第52話 愛人になって

 元々、頑張り屋の彼女は、秘書になるための必要な知識を吸収していった。「秘書技能検定」を受け、何度目かでやっと合格した。村木玲子が退職するときに彼女の勧めもあり、そのまま真一郎の秘書になった。


 一般的な企業では、秘書として採用をすることは稀であり、入社した後に、適性や資格などにあわせて秘書業務を任されること多い。前任者の玲子もそうだった。


 沙也香は慣れてくるうちに、てきぱきと仕事をこなすようになり、着実に実力をつけていった。次第に彼女は真一郎に公私共に可愛がられていく。

 ある日、沙也香は真一郎に高級ホテルのレストランで食事に誘われた。


「だいぶ、秘書の仕事にも慣れてきたようだね」

「はい、これも玲子さんのおかげです」

「君が頑張っていたということは、ときどき玲子君からも聞いていたよ」

「あら、玲子さんから……」

「うん、いつも君のことを気にしていたみたいだよ。彼女らしいな」

「そうですか。嬉しいです」


 沙也香は、今までの努力が結ばれたことがとても嬉しかった。

 その夜、心が弾んでいた沙也香は、真一郎と飲むブランデーの甘い香りと、ムーディーなその雰囲気に酔っていった。

 その夜、彼女はラブホテルの部屋で真一郎に抱かれていた。


「とうとう、君とはこう言う関係になってしまったね」

「はい。真一郎さん」

「後悔はしていないかな?」

「はい。勿論です」

「そうか。ではたまに、これからも君を抱いていい?」

「はい。でも奥様は大丈夫ですか?」

「ああ、君が心配することないよ。安心したまえ」

「分かりました」


 沙也香は、彼の大きな手で優しく身体を愛撫され、抱かれて初めて女としての喜びを知るようになった。それから、真一郎は彼女の賃貸マンションに時々やってくる。彼女は昼間は真一郎の忠実な秘書として堅実に仕事をこなし、夜になると、たまに来る彼の愛人となっていく。

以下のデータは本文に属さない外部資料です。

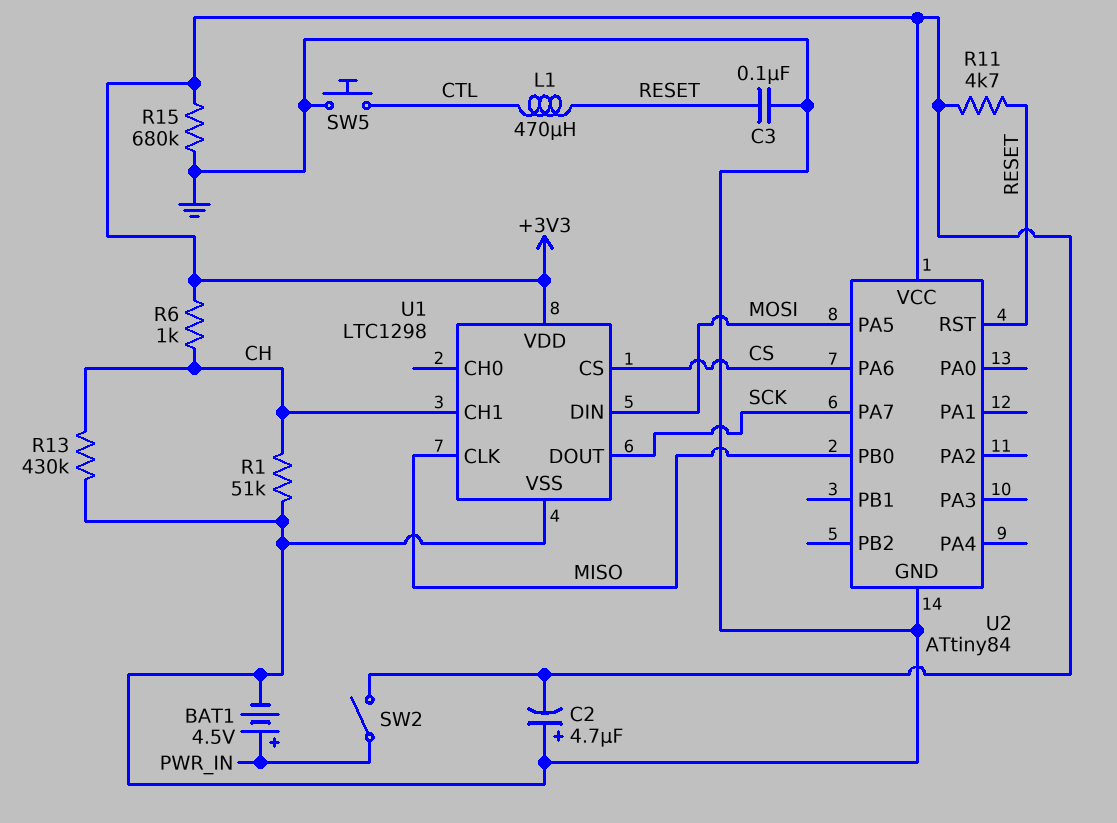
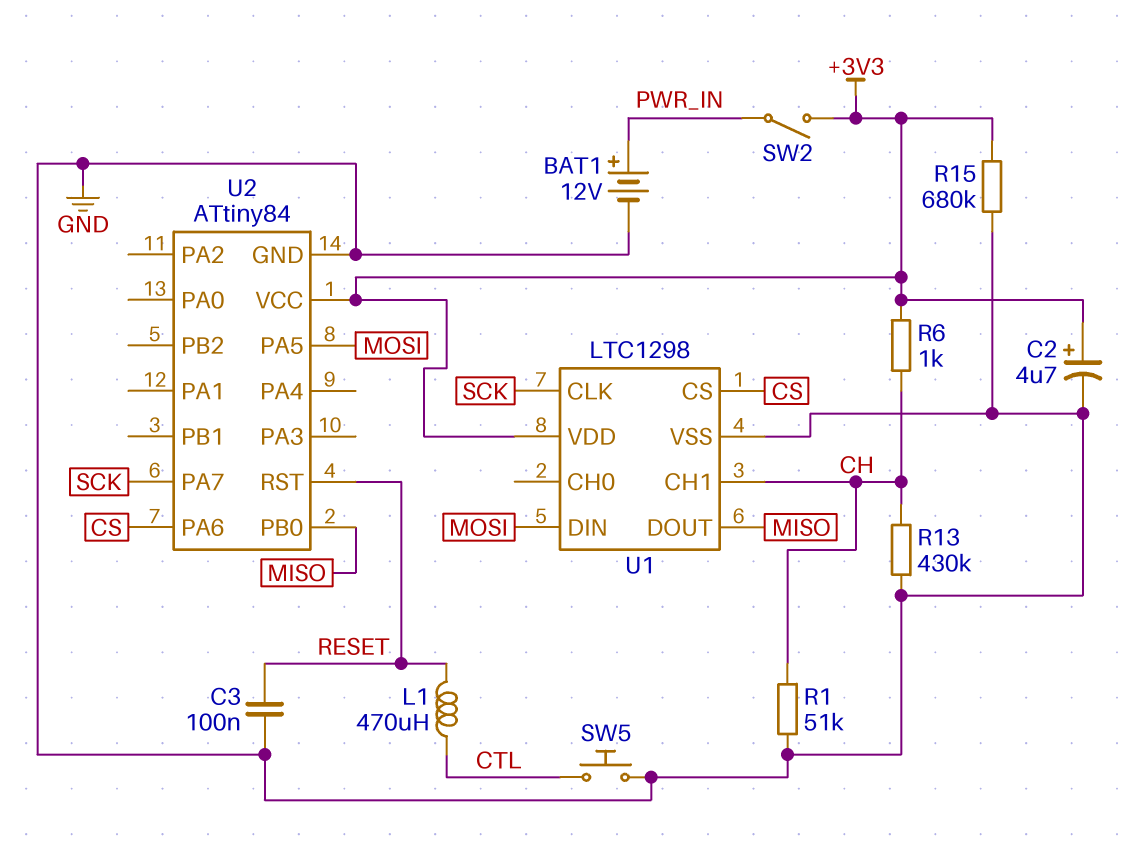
BAT1: 4.5V (plus PWR_IN, minus GND) -> 12V (plus PWR_IN, minus GND)
C2: 4.7uF (plus GND, minus +3V3) -> 4.7uF (plus +3V3, minus GND)
R11: 4.7k (+3V3, RESET) -> none
U1 pin CLK: MISO -> SCK
U1 pin DOUT: SCK -> MISO

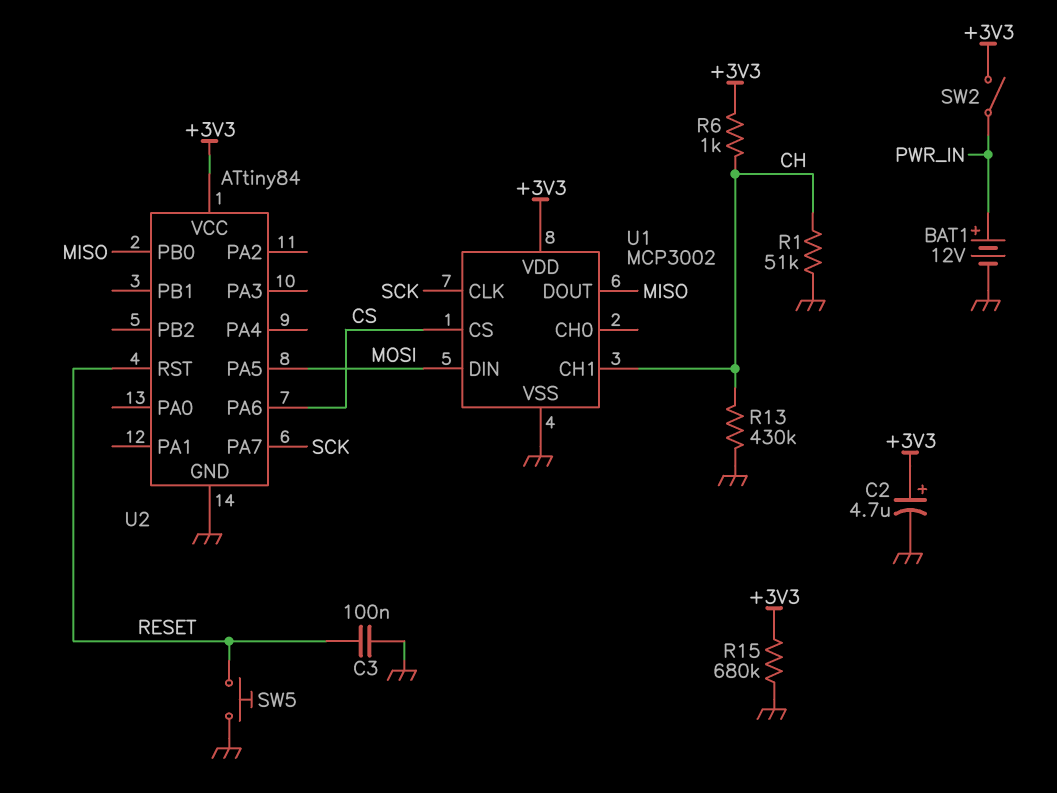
L1: 470uH (CTL, RESET) -> none
SW5: button (CTL, GND) -> button (GND, RESET)
U1: LTC1298 -> MCP3002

 彼との関係がより深まり、それからは彼がすべてになっていく。沙也香の実家は田舎であり、東京に出てきて短大で学んだ努力家である。美貌の彼女に言い寄る男達はいたが、元々真面目な性格な彼女はそれを避けていた。


 始めは、自立して生活が出来るように、普通に結婚を夢見ていた沙也香だった。仕事は順調であり生き甲斐を感じていた。


 そのとき秘書に抜擢され、恵まれた環境の中で実力を付けていった。それからの沙也香は、真一郎になくてはならない存在になっていく。


  或る日、真一郎は仕事が終わり、沙也香の賃貸マンションの部屋を訪れていた。それは土曜日の夕方である。さきほどはベッドで抱き合い、結合した後の気怠い身体で沙也香の肩を抱き毛布にくるまっている。


 向き合った沙也香の額にキスをして、

「まだ良いのかい? こんなに狭い部屋でも……」


 その部屋は一Kで、キッチンと六畳だけの部屋で広いとは言えない。真一郎は沙也香にはもう少し広いマンションを借りてあげよと思っていた。


「部長のお言葉は有り難いのですか、もう少しここで頑張ってみたいんです」

「そうかい、君がそれでいいのならそれでいいさ」

「はい、部長からのせっかくのお言葉を……こんな生意気な女、嫌いになりません?」

「馬鹿だな、嫌いになっても良いのかい? 沙也香」

「嫌です! いや……」


 そういうと沙也香は甘えるように、再び真一郎に抱きついてきた。

 それを真一郎は受け止め、まだ濡れている沙也香の中に入っていった。


 それからも沙也香の部屋に真一郎はたまに訪れてくる。しかし、彼には妻がいる。いくら尽くしても、自分はその代用なのだと割り切るしかない。


 彼に抱かれていて辛くなるときがある。抱かれながら、そのまま一緒に眠りにつければどんなに幸せか……しかし、いつも彼は妻の元に帰っていく。その辛さに耐える為に心したことがある。


 それは自分自身に科せた「愛人の掟」である。